We are not trained diplomats or peacemakers. Although we arrived in the Niger Delta to make a documentary about this moment, we find ourselves now compelled to speak out b because nobody else seems to be doing so. International intervention may now be the only way to stop the beginning of a protracted and bloody struggle that costs many lives, further degrades the quality of life in the Delta (and turns ever more people here against the central government) and threatens the region’s vital oil exports at a time when interruptions of supplies from Alaska have already created a crisis in supply and price.
We do not presume to have all the answers to a conflict that is complex and longstanding. As filmmakers we are, however, good listeners. The following is a list of issues we have heard most loudly from the stakeholders of this region. Our intention is to send this document to representatives of each of these groups inside Nigeria, as well as the people and groups internationally who may already be engaged with Niger Delta issues and solutions, or who should be compelled to engage.
We have also tapped an extensive network of connections to contact U.S. senators regarding calling for peace talks. We are attempting to bring media attention to this unfolding story, to shift the focus from kidnapping and violent response to the potential for bringing the parties together for peace negotiations.
We believe this juncture is a critical window of opportunity to forestall what is now a real and imminent threat of protracted violence. There needs to be an international force to stand between the combatants. And there needs to be negotiations with all parties given equal power in coming to the table to discuss solutions. The grievances of the people of the Delta are real and they will not go away. This time, they must be dealt with fairly because the people of the Delta will not accept anything else.
The issues
Definition of issues requires depth rather than general, blanket statements. The international community doesn’t understand the history, complexities and subtleties operating in the Delta, so it would be difficult to fully grasp the implications of statements like “resource control,” “self-determination” and “demilitarize the region.” To move forward effectively, there needs to be as much specificity as possible around each discussion point.

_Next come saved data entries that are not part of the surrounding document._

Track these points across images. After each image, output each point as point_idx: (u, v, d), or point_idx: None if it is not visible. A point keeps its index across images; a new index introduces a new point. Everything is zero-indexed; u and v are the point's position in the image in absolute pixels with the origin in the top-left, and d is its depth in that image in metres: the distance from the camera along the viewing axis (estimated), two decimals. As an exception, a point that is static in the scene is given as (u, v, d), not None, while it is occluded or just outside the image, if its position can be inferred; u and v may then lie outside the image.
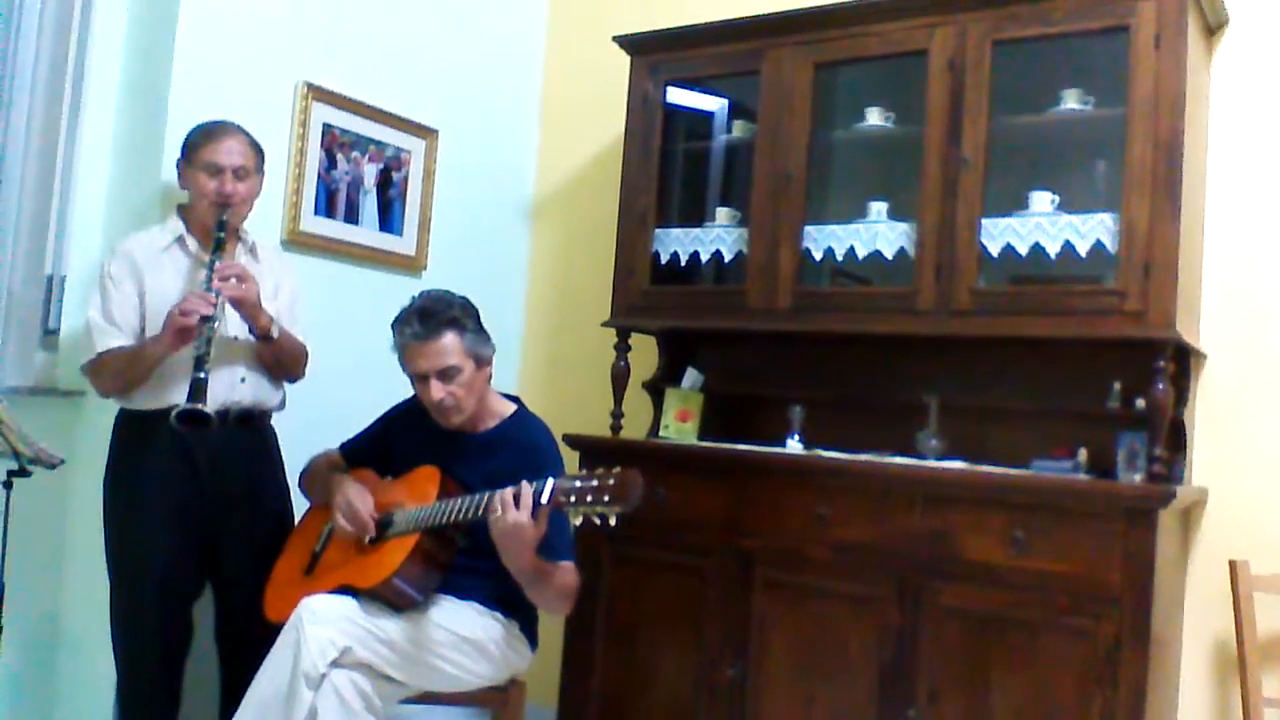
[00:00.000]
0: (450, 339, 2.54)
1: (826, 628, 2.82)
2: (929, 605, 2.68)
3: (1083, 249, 2.73)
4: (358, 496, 2.56)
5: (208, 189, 2.63)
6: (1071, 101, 2.83)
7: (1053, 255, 2.76)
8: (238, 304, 2.59)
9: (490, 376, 2.68)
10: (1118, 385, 2.82)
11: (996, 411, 3.00)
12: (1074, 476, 2.70)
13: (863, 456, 2.89)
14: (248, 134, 2.73)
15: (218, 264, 2.56)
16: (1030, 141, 2.97)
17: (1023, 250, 2.79)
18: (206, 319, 2.48)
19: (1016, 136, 2.91)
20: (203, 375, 2.46)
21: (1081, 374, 2.88)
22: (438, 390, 2.55)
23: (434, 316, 2.54)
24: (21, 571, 2.59)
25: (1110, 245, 2.68)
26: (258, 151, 2.74)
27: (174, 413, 2.44)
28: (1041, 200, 2.80)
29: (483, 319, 2.67)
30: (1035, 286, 2.79)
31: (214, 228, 2.62)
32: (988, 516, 2.62)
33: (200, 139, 2.66)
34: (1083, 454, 2.78)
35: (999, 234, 2.81)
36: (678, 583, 3.05)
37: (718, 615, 2.97)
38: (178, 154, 2.72)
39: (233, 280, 2.55)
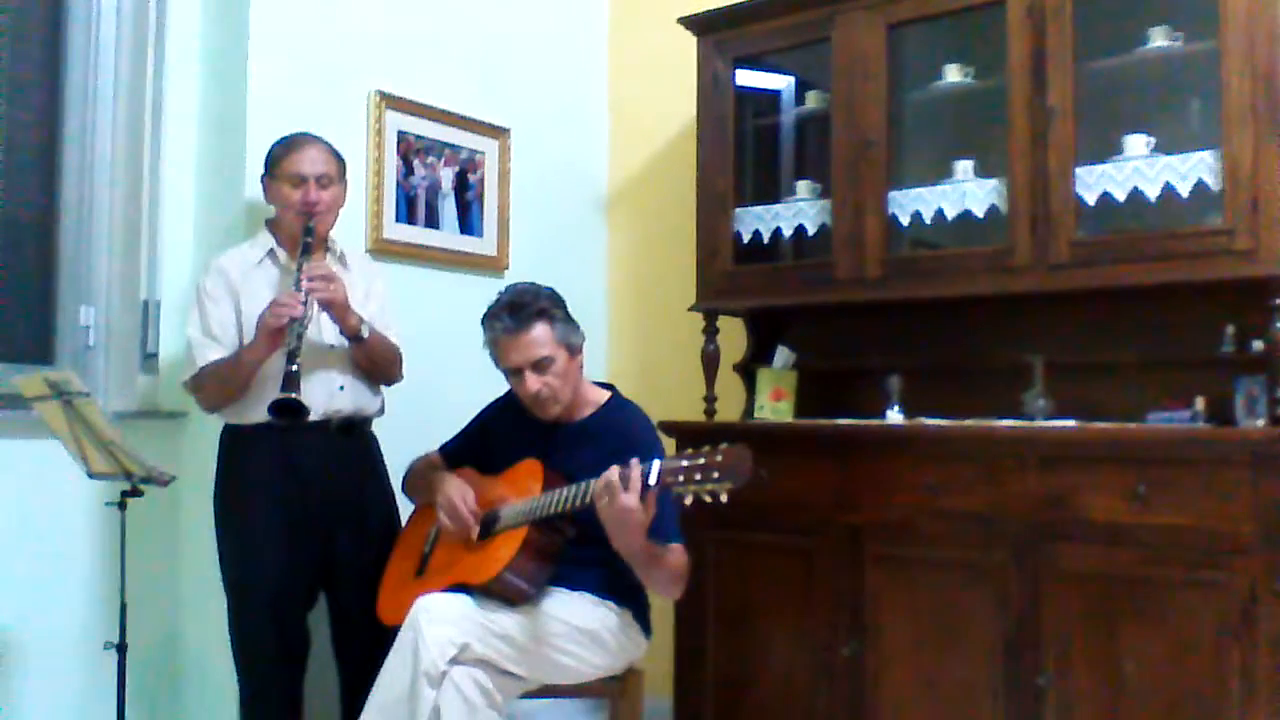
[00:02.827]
0: (541, 329, 2.53)
1: (944, 600, 2.75)
2: (1050, 569, 2.60)
3: (1184, 190, 2.63)
4: (458, 493, 2.56)
5: (292, 199, 2.66)
6: (1160, 39, 2.73)
7: (1152, 199, 2.67)
8: (326, 305, 2.60)
9: (582, 365, 2.66)
10: (1230, 329, 2.70)
11: (1104, 366, 2.91)
12: (1194, 426, 2.60)
13: (968, 422, 2.81)
14: (328, 143, 2.75)
15: (305, 266, 2.58)
16: (1119, 84, 2.87)
17: (1120, 197, 2.70)
18: (296, 319, 2.50)
19: (1105, 80, 2.81)
20: (294, 368, 2.48)
21: (1191, 320, 2.77)
22: (534, 382, 2.54)
23: (524, 308, 2.53)
24: (140, 590, 2.64)
25: (1213, 184, 2.58)
26: (339, 160, 2.77)
27: (269, 404, 2.46)
28: (1136, 143, 2.71)
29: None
30: (1137, 233, 2.69)
31: (301, 234, 2.64)
32: (1106, 474, 2.54)
33: (282, 151, 2.69)
34: (1199, 402, 2.68)
35: (1094, 182, 2.72)
36: (785, 564, 3.01)
37: (829, 594, 2.92)
38: (261, 170, 2.74)
39: (320, 281, 2.56)
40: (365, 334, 2.68)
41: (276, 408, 2.46)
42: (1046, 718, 2.59)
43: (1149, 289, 2.71)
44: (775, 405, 3.29)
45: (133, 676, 2.58)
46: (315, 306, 2.58)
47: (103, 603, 2.79)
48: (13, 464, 2.73)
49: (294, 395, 2.45)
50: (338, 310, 2.62)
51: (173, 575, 3.03)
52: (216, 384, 2.61)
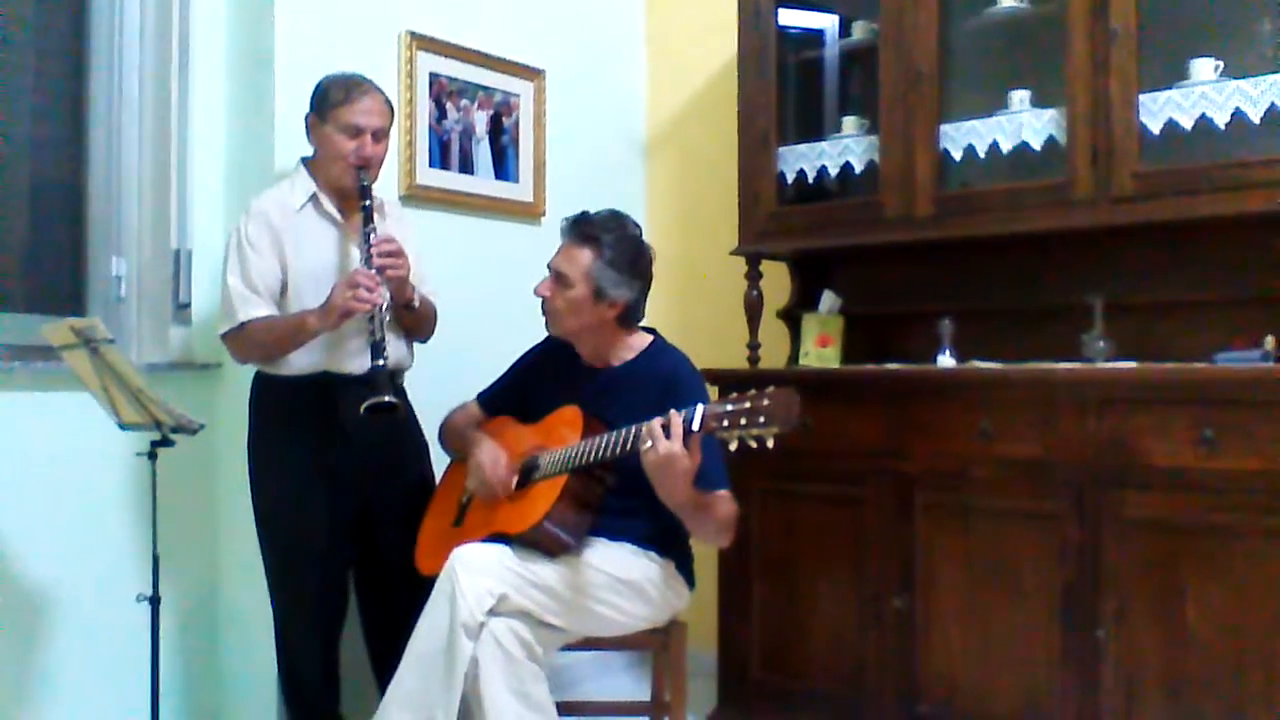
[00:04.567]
0: (582, 254, 2.46)
1: (999, 549, 2.66)
2: (1111, 517, 2.50)
3: (1255, 116, 2.50)
4: (490, 458, 2.49)
5: (346, 150, 2.55)
6: (1230, -45, 2.58)
7: (1221, 126, 2.54)
8: (392, 280, 2.53)
9: (615, 319, 2.54)
10: (1303, 263, 2.58)
11: (1168, 305, 2.79)
12: (1264, 366, 2.47)
13: (1024, 365, 2.70)
14: (383, 92, 2.64)
15: (373, 238, 2.50)
16: (1185, 4, 2.72)
17: (1187, 124, 2.57)
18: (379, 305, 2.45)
19: (1169, 1, 2.66)
20: (382, 363, 2.44)
21: (1260, 255, 2.63)
22: (544, 287, 2.51)
23: (585, 225, 2.49)
24: (176, 543, 2.60)
25: (1286, 108, 2.44)
26: (392, 111, 2.66)
27: (364, 407, 2.40)
28: (1204, 68, 2.57)
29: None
30: (1204, 163, 2.55)
31: (357, 194, 2.55)
32: (1171, 417, 2.42)
33: (340, 95, 2.56)
34: (1269, 341, 2.53)
35: (1159, 109, 2.59)
36: (833, 514, 2.93)
37: (879, 545, 2.84)
38: (292, 111, 2.65)
39: (389, 259, 2.49)
40: (417, 303, 2.63)
41: (371, 409, 2.40)
42: (1105, 671, 2.50)
43: (1217, 222, 2.58)
44: (821, 351, 3.19)
45: (168, 629, 2.56)
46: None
47: (137, 555, 2.76)
48: (45, 416, 2.69)
49: (389, 398, 2.41)
50: (400, 285, 2.55)
51: (209, 528, 3.00)
52: (262, 342, 2.54)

1. Demilitarization of the Niger Delta.
- A step-by-step process is needed, starting with a signed agreement that includes an outline of incremental steps.
- Experienced third parties should be called in to help draft a specific and detailed plan, including timeline; transitional and final percentages of military, state, private security, locals; etc.
- The plan should be presented as requests/recommendations, rather than demands.
- It is important to include the recognition that de facto occupation of the riverine areas by the JTF has in effect caused the level of threat of armed conflict—simple withdrawal won’t solve the underlying issues.
- Examine test cases of communities that have less military guard, for example Oporoza. How did this come about? Why is it working better than heavily militarized areas? Look at successful demilitarization elsewhere in the world, for example Northern Ireland, New York City. Look at Joel Bisina’s (NGO Niger Delta Professionals for Development) work with Chevron training locals for non-armed security. This works because of relationships/connections: for example, locals will be in a position to spot and tip off about someone on their way to do bunkering. They don’t need a weapon—can just make a phone call.
- The Nigerian federal government needs to be accountable to due process when criminality is suspected. Nigerian democracy has not fully transitioned from military rule and must do so to de-escalate the Delta situation. Oil companies should be applying pressure to do this.
2. Reframing of the resource control conversation.
- Increasing the derivation percentage to 25% doesn’t get at the root cause of the problem. Clearly the 13% allocation isn’t working. Increasing the number before solving the bigger issue won’t help. It distracts attention and even if granted, probably won’t get more money into the communities. In fact, it will make the rich and corrupt even richer.
- Continuing the percentage argument first will also tend to fuel the power struggle between north and south.